# Aufgabenstellung:
Führen Sie den Text über „süße Beleidigungen“ im Anschluss an seinen letzten Satz weiter.

# Untersuchter Text:
= = = = = = =
Ob es „süße Beleidigungen“ überhaupt gibt

  • Stellen Sie sich vor, Ihr Dreijähriger kommt vom Kindergarten nach Hause und erklärt Ihnen mit strahlendem Lächeln: „ Hallo Nasenbär, bin wieder zu Hause.“ Ist das eine süße Beleidigung? Erst einmal ist es ein neues Wort, welches Ihr Dreijähriger aufgeschnappt hat und ausprobiert. Wie kommt diese Szene bei Ihnen emotional an? Müssen Sie innerlich lächeln, weil die Art, wie Ihr Hosenmatz strahlend vor Ihnen steht, Freude bereitet? Wie könnte da "Nasenbär", innerhalb einer so „süßen“ Situation, eine Beleidigung sein?
  • Stellen Sie sich vor, drei Tage später ruft Ihr Dreijähriger strahlend: „Hallo Alte, bin wieder da“. Würden Sie diese Aussage ebenfalls als „süße Beleidigung“ auffassen? Der kleine Mann hat nur ein neues „Ansprech-Wort“ ausprobiert. Wenn Sie nun verärgert reagieren, wird Ihr Dreijähriger nicht verstehen, warum der „Nasenbär“ erlaubt und „Alte“ nicht erlaubt ist. Wie erklären Sie ihm, das „Alte“ für Sie ein Schimpfwort ist, während Sie „Nasenbär“ als eine „süße Beleidigung“ empfinden.
  • Bevor Sie sich darüber Gedanken machen, lassen Sie noch eine Situation vor Ihrem geistigen Auge erscheinen: Sie haben mit Ihrem Kind geklärt, keine „Alte“ sein zu wollen, den „Nasenbären“ aber ganz nett zu finden. Also erklärt Ihr Jüngster der Oma, die soeben zu Besuch kommt, freudestrahlend: „Hallo Nasenbär, da bist Du ja endlich.“ Voller Entrüstung erwidert Oma: „Was, ich bin doch kein Nasenbär, wie kannst Du mich so nennen?“ Ihr Dreijähriger wird die Welt der Erwachsenen nicht mehr verstehen. Mama hat es erlaubt und Oma ist entsetzt - und Sie wissen nicht, wie Sie die Situation retten können.
= = = = = = =
# Extrahierte Angaben:
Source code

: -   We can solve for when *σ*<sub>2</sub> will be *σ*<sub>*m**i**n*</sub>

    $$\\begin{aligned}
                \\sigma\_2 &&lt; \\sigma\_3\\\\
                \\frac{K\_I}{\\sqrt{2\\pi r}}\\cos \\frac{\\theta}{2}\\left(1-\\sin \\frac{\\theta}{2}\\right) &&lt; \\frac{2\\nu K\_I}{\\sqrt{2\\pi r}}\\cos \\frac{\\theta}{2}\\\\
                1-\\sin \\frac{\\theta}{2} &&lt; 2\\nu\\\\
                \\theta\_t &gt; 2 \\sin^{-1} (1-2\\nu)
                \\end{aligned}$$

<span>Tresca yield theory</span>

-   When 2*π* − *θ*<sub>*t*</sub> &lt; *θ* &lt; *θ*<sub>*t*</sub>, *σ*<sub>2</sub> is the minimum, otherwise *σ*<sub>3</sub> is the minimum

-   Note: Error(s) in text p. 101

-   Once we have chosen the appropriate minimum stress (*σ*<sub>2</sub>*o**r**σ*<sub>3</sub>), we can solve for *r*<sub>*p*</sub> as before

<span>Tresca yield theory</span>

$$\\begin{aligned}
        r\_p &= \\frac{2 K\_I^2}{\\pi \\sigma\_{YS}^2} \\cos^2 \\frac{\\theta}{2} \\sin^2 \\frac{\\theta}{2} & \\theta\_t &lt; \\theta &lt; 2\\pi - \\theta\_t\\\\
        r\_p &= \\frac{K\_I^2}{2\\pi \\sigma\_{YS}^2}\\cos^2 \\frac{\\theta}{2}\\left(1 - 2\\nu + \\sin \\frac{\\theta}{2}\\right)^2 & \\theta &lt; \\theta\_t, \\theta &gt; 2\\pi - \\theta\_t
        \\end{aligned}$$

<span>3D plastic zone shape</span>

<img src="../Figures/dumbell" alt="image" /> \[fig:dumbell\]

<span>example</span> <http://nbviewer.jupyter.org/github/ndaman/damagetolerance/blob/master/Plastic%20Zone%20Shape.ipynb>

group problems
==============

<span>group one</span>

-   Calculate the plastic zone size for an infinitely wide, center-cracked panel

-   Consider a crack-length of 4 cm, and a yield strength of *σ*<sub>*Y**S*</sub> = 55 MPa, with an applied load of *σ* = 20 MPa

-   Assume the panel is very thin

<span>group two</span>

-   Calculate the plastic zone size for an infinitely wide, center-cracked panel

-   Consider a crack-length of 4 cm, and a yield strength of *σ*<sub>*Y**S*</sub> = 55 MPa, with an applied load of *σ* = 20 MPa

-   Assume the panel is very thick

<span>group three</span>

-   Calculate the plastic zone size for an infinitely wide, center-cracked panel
= = = = = = =
# Lösung:
  • Ohne in die Weite zu schweifen, kann man im Zeitraffer davon ausgehen, dass Kinder sich im Laufe der Zeit mit Begriffen auseinandersetzen, um ihnen eine eigene Bedeutung zu verleihen. Vielleicht forschen sie irgendwann einmal nach, das ein Nasenbär ein tagaktives Tier ist, welches als niedlich empfunden wird - oder sie erleben Nasenbären als hässlich. Ab dem Moment bekommt das Wort „Nasenbär“ für Ihr Kind eine neue Bedeutung. Im positiven Fall würde Ihr Kind dieses Wort als „Nettigkeit“ nutzen, im schlimmsten Fall als „Beleidigung“.
  • Jugendliche bezeichnen nicht nur ältere Menschen als „Alter“, sondern nutzen das Wort untereinander. Die Assoziationen, die hinter dem Wort stehen, können unterschiedlich sein. Manche Jugendliche erleben ältere Menschen als akzeptabel aber von den Jahren her als „alt“. Andere verbinden mit dem „Alter“ eine vergreiste, nicht mehr ernst zu nehmende Person. Es kann also durchaus geschehen, dass ein Jugendlicher erklärt: „Hey, Alter, pass` auf“, ohne sein Gegenüber beleidigen zu wollen, während ein anderer Jugendlicher durchaus beleidigend verstanden werden will.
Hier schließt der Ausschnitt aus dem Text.